50. Grimme-Preis 2014

Oma & Bella (RB)

PreisträgerInnen

Alexa Karolinski (Buch/Regie)

Produktion: Alexa Karolinski/RB

Erstausstrahlung: Montag, 11.02.2013, 23.30 Uhr, ARTE

Sendelänge: 75 Min.

Inhalt

Filmemacherin Alexa Karolinski porträtiert in ihrem Dokudebüt „Oma & Bella“ ihre Großmutter Regina Karolinski (87) und deren Freundin Bella Katz (91). Eine herausragende Rolle im Leben der beiden holocaustüberlebenden Protagonistinnen spielt dabei die jüdische Esskultur, derer sich die beiden in ihrer ganzen Tradition voll verschrieben haben. Die aufwändigen Kochereignisse, die die Frauen in ihrem Berliner Zuhause regelmäßig stattfinden lassen, wecken Erinnerungen an ihre Jugend und Kindheit, die sie mit den Zuschauern teilen. In diesen sehr persönlichen Erzählungen über den Krieg, ihre Zeit im Konzentrationslager und den Verlust ihrer Familien wird der Schrecken des dritten Reiches fassbar. Darüber hinaus geben die Ausführungen der beiden Frauen aber auch Einblicke in die jüdische Kultur und das jüdische Leben jenseits des Holocausts. In den Beobachtungen von Katz und Karolinski in ihrer Wohnung als auch bei diversen Ausflügen zeigt Alexa Karolinski, wie sich die beiden Freundinnen ungeachtet ihrer Geschichte erfolgreich einen Platz in der Gegenwart schaffen. Über allem steht dabei die ungebrochene Lebensfreude, die sich ‚Oma & Bella’ trotz ihres persönlichen Schicksals bewahrt haben und in ihrem Alltag zelebrieren.

Stab

Produktion: Alexa Karolinski

Federführender Sender: RB

Buch/Regie: Alexa Karolinski

Kamera: Günther Berghaus, Bella Lieberberg, Alexander Malecki, 
Alexa Karolinski

Schnitt: Alexa Karolinski

Ton: Marco Heyer, Simon Konrad, Robin Leo Knauth, Robert Vogt, 
Bella Lieberberg

Erstausstrahlung: ARTE, Montag, 11.02.2013, 23.30 Uhr

Sendelänge: 75 Minuten

Jurybegründung

Welch sinnlicher Film! Nicht sattsehen möchte sich, wem die Bilder vom Tomatenschneiden, Zwiebeldünsten, Teigkneten und Würzen die Sinne reizen. Satt macht es nicht, vielmehr Appetit erregt das Sehen, ganz leiblichen Hunger auf das, was in der Einbauküche von Oma und Bella gezaubert wird. Das Odorama-Verfahren hat sich nicht durchsetzen können ? hier aber wird Fernsehen ohne technisches Beiwerk olfaktorisch erlebbar: Essensduft via Mattscheibe.

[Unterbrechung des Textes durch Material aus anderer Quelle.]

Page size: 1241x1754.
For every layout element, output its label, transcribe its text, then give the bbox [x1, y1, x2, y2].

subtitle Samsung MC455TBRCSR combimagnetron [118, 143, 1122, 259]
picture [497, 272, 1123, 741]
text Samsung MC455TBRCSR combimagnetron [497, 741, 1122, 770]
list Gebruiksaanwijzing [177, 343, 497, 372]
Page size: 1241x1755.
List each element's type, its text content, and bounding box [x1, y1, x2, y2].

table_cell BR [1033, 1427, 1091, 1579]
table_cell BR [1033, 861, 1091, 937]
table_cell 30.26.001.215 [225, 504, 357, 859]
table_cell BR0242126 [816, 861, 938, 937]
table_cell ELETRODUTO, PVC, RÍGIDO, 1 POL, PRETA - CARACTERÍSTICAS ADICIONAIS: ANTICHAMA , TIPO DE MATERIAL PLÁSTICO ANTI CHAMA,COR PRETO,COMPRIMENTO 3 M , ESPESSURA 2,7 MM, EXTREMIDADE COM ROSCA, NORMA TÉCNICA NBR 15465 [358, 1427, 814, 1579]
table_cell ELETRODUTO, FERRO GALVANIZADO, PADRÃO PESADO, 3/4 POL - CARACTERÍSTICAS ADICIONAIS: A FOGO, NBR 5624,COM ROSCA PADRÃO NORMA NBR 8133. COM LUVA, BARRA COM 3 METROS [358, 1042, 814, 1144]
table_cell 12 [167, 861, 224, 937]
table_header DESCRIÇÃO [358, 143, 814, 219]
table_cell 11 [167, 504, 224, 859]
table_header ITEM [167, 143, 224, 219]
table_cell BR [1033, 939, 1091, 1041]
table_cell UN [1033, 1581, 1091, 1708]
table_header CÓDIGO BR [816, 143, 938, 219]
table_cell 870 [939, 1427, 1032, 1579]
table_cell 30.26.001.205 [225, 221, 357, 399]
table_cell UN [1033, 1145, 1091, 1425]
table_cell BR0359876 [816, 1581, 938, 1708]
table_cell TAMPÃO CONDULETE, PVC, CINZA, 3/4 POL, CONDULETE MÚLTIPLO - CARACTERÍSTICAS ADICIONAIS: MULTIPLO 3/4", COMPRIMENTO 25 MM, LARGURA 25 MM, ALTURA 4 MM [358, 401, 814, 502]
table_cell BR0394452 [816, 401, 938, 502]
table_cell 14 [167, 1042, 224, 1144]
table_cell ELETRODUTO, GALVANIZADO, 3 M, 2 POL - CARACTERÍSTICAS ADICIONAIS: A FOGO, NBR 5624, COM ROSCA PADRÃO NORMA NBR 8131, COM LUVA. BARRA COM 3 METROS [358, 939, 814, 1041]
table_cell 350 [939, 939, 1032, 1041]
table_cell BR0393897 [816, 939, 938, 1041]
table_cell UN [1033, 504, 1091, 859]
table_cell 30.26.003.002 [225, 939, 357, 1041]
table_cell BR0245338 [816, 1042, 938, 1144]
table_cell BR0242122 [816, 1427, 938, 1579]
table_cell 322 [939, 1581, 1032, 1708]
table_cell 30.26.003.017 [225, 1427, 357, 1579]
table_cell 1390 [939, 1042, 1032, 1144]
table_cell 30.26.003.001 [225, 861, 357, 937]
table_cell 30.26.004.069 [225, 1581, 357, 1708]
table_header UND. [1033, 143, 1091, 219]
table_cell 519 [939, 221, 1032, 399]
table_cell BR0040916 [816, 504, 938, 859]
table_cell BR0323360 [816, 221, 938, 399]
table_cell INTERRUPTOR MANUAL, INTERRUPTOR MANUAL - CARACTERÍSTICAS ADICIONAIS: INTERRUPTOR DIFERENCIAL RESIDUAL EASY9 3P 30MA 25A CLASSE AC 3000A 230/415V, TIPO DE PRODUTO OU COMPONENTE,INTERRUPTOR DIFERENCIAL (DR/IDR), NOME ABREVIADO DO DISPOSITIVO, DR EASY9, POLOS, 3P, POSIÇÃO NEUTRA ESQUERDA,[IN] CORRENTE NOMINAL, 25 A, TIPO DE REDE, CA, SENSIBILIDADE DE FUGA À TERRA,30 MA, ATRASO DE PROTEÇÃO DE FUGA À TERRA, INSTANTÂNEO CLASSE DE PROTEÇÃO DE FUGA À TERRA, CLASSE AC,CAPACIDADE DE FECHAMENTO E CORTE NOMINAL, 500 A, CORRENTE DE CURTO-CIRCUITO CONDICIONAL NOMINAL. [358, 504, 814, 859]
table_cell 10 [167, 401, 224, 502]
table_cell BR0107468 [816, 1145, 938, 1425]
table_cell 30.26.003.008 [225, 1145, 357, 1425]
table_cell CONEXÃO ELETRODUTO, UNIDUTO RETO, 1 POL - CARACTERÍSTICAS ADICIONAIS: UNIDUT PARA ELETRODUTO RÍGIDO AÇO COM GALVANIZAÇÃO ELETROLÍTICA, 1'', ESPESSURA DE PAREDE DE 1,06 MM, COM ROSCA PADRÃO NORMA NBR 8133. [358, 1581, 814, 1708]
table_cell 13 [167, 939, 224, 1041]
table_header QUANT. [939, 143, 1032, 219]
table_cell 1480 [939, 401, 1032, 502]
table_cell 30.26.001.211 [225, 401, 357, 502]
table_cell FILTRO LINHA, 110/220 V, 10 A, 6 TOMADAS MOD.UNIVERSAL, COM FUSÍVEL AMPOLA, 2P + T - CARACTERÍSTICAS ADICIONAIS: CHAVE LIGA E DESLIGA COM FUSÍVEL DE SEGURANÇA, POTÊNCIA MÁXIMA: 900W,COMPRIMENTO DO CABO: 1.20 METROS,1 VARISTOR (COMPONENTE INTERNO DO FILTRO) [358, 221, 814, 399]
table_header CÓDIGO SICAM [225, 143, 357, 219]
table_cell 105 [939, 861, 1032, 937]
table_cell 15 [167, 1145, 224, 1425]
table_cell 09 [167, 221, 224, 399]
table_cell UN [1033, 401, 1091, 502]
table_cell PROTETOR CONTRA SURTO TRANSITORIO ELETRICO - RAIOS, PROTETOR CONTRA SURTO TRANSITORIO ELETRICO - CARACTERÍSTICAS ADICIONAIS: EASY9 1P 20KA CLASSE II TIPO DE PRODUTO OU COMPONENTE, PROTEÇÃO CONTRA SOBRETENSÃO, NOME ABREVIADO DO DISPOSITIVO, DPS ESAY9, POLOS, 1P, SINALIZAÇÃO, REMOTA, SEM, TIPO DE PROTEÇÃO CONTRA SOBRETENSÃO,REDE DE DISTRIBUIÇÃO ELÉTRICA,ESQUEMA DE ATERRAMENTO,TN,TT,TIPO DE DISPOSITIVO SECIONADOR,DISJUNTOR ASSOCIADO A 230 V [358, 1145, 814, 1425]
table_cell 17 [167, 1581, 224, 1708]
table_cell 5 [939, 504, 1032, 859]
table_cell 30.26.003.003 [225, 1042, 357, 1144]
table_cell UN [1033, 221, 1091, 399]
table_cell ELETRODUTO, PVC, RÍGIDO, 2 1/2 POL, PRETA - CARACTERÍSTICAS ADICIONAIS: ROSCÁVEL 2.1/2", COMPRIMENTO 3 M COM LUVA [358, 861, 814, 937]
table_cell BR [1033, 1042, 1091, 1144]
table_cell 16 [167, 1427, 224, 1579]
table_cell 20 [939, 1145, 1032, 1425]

Oma und Bella: das sind zwei liebenswerte, humorvolle und interessante Protagonistinnen, die allen sofort ans Herz wachsen können. Doch Alexa Karolinski beweist ihre Kunst darin, die beiden in Szene zu setzen, ohne künstlich zu inszenieren. Auf der ihnen gebührenden Bühne lassen sie nicht allein an kulinarischer Weisheit teilhaben, sondern zudem an Lebensrezepten. Sie schauen zurück, um die Gegenwart reicher zu erfahren, geben Ratschläge, erzählen Geschichten, mal hochkomisch, mal zutiefst bestürzend. Denn ihr Leben hat lustvoll glückliche Zeiten ebenso gesehen wie die unvorstellbarste Katastrophe.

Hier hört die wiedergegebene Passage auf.